Armstrong World Industries' Management Hosts Annual Shareholder Meeting (Transcript)

Jun.21.13 | About: Armstrong World (AWI)

Armstrong World Industries, Inc. (NYSE:AWI)

Annual Shareholder Meeting

June 21, 2013 8:00 am ET

Executives

James J. O'Connor - Chairman, Member of Nominating & Governance Committee and Member of Strategy Committee

Mark A. Hershey - Chief Compliance Officer, Senior Vice President, General Counsel and Secretary

Operator

Good morning, everyone, and welcome to the Armstrong World Industries Annual Meeting of Stockholders. I would now like to turn the call over to Mr. James O'Connor, the Chairman.

James J. O'Connor

Good morning. Welcome also to the Armstrong World Industries, Inc. 2013 Annual Meeting of Shareholders. My name is James O'Connor, and I am Chairman of the Board of Armstrong. As you noticed from our proxy materials, this is the first time that we are holding this meeting virtually via the Internet, and I am pleased to serve as Chair under this new format. We are also having a meeting location at Armstrong's corporate offices in Lancaster, Pennsylvania for those shareholders who wish to attend in person and listen via the Internet. In attendance is Mark Hershey, Senior Vice President, General Counsel and Secretary. As Secretary of the company, Mark Hershey will be assisting me with this meeting. In addition to Mark, our other executive officers are in attendance, including, Matt Espe, Chief Executive Officer and President; and Tom Mangas, Chief -- Senior Vice President and Chief Financial Officer. Also present today by invitation are Mike McDonald, a partner with KPMG LLP, the company's independent registered public accounting firm; Alicia Bromba [ph] , a manager of KPMG; and Chris Parisi, Armstrong's Vice President, Corporate Governance, who will act as the judge of election.

I will be introducing our nominees for election to our Board of Directors momentarily, but before proceeding with the business of today's meeting, I would like to ask Mark Hershey to state a few rules of conduct and procedures. Mark?

Mark A. Hershey

Thank you, Jim. For those of you attending in person, if you have not already done so, please register your attendance on the sign-in sheet. Please indicate whether you are appearing in person or as a proxy and the number of shares represented. If you are appearing as a proxy and have not already done so, please hand the judge of election a copy of the proxy appointing you, so he may file it accordingly.

# Required actions
1. In the shareholder meeting transcript, why are people attending as a proxy asked to hand the judge of election a copy of the proxy that appoints them?
2. Continue the shareholder meeting transcript from the point where it stops.

# Data under study
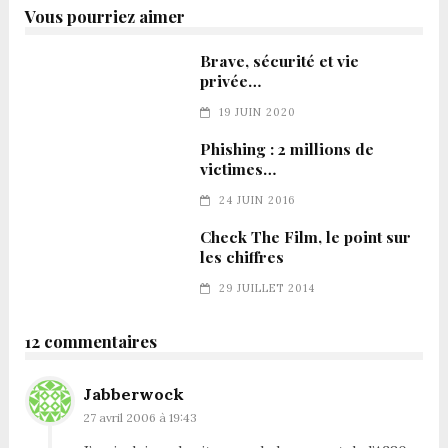
Vous pourriez aimer
Brave, sécurité et vie
privée…
19 JUIN 2020
Phishing : 2 millions de
victimes…
24 JUIN 2016
Check The Film, le point sur
les chiffres
29 JUILLET 2014
12 commentaires
Jabberwock
27 avril 2006 à 19:43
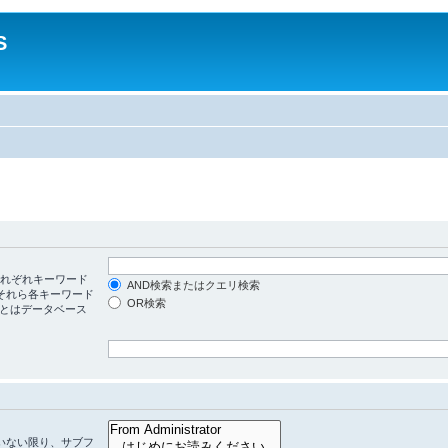
S
れぞれキーワード
AND検索またはクエリ検索
それら各キーワード
OR検索
リとはデータベース
ていない限り、サブフ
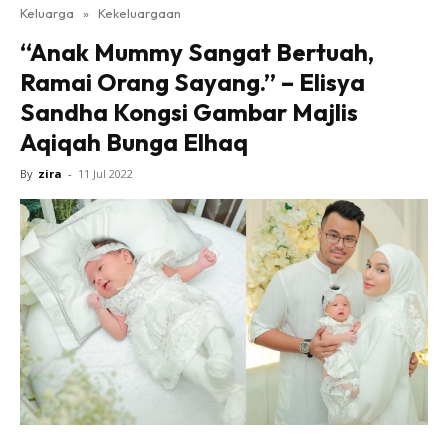
Keluarga
»
Kekeluargaan
“Anak Mummy Sangat Bertuah,
Ramai Orang Sayang.” – Elisya
Sandha Kongsi Gambar Majlis
Aqiqah Bunga Elhaq
By
zira
-
11 Jul 2022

# Answers below
1. They are asked to hand it over so the judge of election, Chris Parisi, can file it accordingly.

2.
Most shareholders have already voted by proxy. If you did so, you need not vote again today. If you are attending via the Internet and choose to vote during the meeting, please follow the instructions for doing so online. If you're attending the meeting in person and you choose to vote by ballot and you did not complete one yet today, you may vote by ballot today. In each case, any prior proxy vote will be revoked. All proxies filed with the judge of election will be voted as indicated thereon. Thank you for your cooperation with the rules. Is there anyone who wishes to vote by ballot? Thank you.

James J. O'Connor

Thanks very much, Mark. This meeting has been called pursuant to due notice mailed to each shareholder who was a holder of record on April 8, 2013. Proxies were solicited on behalf of the Board of Directors. The judge of elections oath of office will be filed with the minutes of this meeting. The first item of business will be to elect 12 directors to serve on the company's Board of Directors until the next annual meeting. The second item of business will be to ratify the appointment of KPMG LLP as the company's independent registered public accounting firm for the year ending December 31, 2013.

The judge of election has a certified list of shareholders entitled to vote at this meeting. The list is available for inspection. Shareholders may also inspect copies of the notices, the proxy materials and annual report, along with an affidavit of distribution. Mr. Hershey, would you please report on the shares represented at the meeting?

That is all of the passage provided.